James Keene bought it in the 1890s and added a 1,000 acres (it wasn’t big enough). Castleon became the source of some of finest race horses ever known: 113 stake winners were foaled there. Foxhall Keene, who had lived on the estate while undergoing his divorce from Mary Lawrence, inherited it. In 1913, he sold it to David Look, a fellow financier, who had difficulties in the Depression. In 1945 Frances Dodge Johnson bought it; after her death her husband Frederick Van Lennep held it, and the van Lennep Trust in  2001 sold it to Tony Ryan, the founder of Ryan Air. Ryan restored the house and renamed the farm  Castleton Lyon, after his estate in Ireland.

Castle Farms house

 Castleton Lyon

James Keene’s horses 

Keene started buying racehorses  in 1879, beginning with Spendthrift.

Spendthrift

Spendthrift

Kingston

Kingston

Kingston (1884-1912) won 89 races, the most in the history of the sport of thoroughbred racing.

Colin

Colin

Colin (1905=1932) was consistently rated as one of the best horses in American racing history, and was a celebrity with both fans and horsemen, Colin started fifteen times in his two-year career and never lost.

Sysonby

Sysonby

Sysonby (1902-1906) won every start easily, except one, at distances from one mile to two and a quarter miles. His superiority as a two and three-year-old was unchallenged during his short career of 15 race starts. Sysonby kicked off his 3-year old campaign in a dead heat for first with older horse Race King in the Metropolitan Handicap. It would be the last race where Sysonby was even challenged. He won the Great Republic and then won the Tidal Stakes, Lawrence Realization, Iroquois, Brighton Derby, and Century Stakes. Undefeated in nine races, he triumphed at distances from a mile to 2 1/4 miles. Sysonby was named 1905 Horse of the Year, as well as champion 3-year-old male, and earned $184,438 in his 15-race career.

Domino 1893

Domino

Domino (1891-1897) was one of the first handful of horses inducted into the Nationa Musuen=m of Racing and Hall of Fame in 1955. His owner had his headstone engraved: “Here lies the fleetest runner the American turf has ever known, and the gamest and most generous of horses.”

Foxhall horse

Foxhall

Foxhall (1878-1904) , names after James’s son, As a three-year-old in 1881 he proved himself to be the outstanding colt of the season in Europe, winning the Grand Prix de Paris and becoming the second of only three horses to complete the Autumn Double of the Cesarewitch and the Cambridgeshire.
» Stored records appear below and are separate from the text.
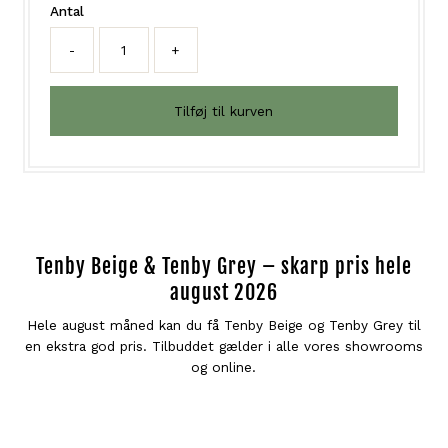
Antal
-
+
Tenby Beige & Tenby Grey – skarp pris hele
august 2026
Hele august måned kan du få Tenby Beige og Tenby Grey til
en ekstra god pris. Tilbuddet gælder i alle vores showrooms
og online.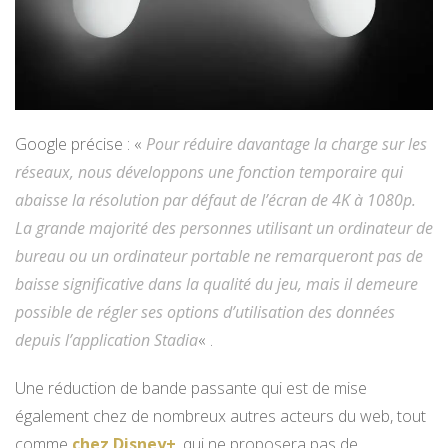
Google précise : «
Pour réduire davantage la charge sur les
réseaux, nous développons une fonction temporaire qui
abaisse la résolution par défaut de l’écran de 4K à 1080p.
La grande majorité des personnes utilisant un ordinateur de
bureau ou un ordinateur portable ne remarqueront pas de
baisse significative dans la qualité du jeu, mais il demeure
possible de régler ses options d’utilisation des données
depuis l’application Stadia
« .
Une réduction de bande passante qui est de mise
également chez de nombreux autres acteurs du web, tout
comme
chez Disney+
, qui ne proposera pas de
In 1907 Keene won more than $397,000 ($10,000,000  in 2015 dollars), which at that time was the greatest amount ever won in racing. From 1905 to 1910, Keene made over $1,200,000 ($30,000,000 in 2015 dollars) from the horses on his farm.

In 1908, London Sportsman Magazine declared that Keene possessed “the greatest lot of racehorses ever owned by one man.”

James Keene died on January 3, 1913, leaving an estate of $15,000,000 ($400,000,000 in 2015 dollars).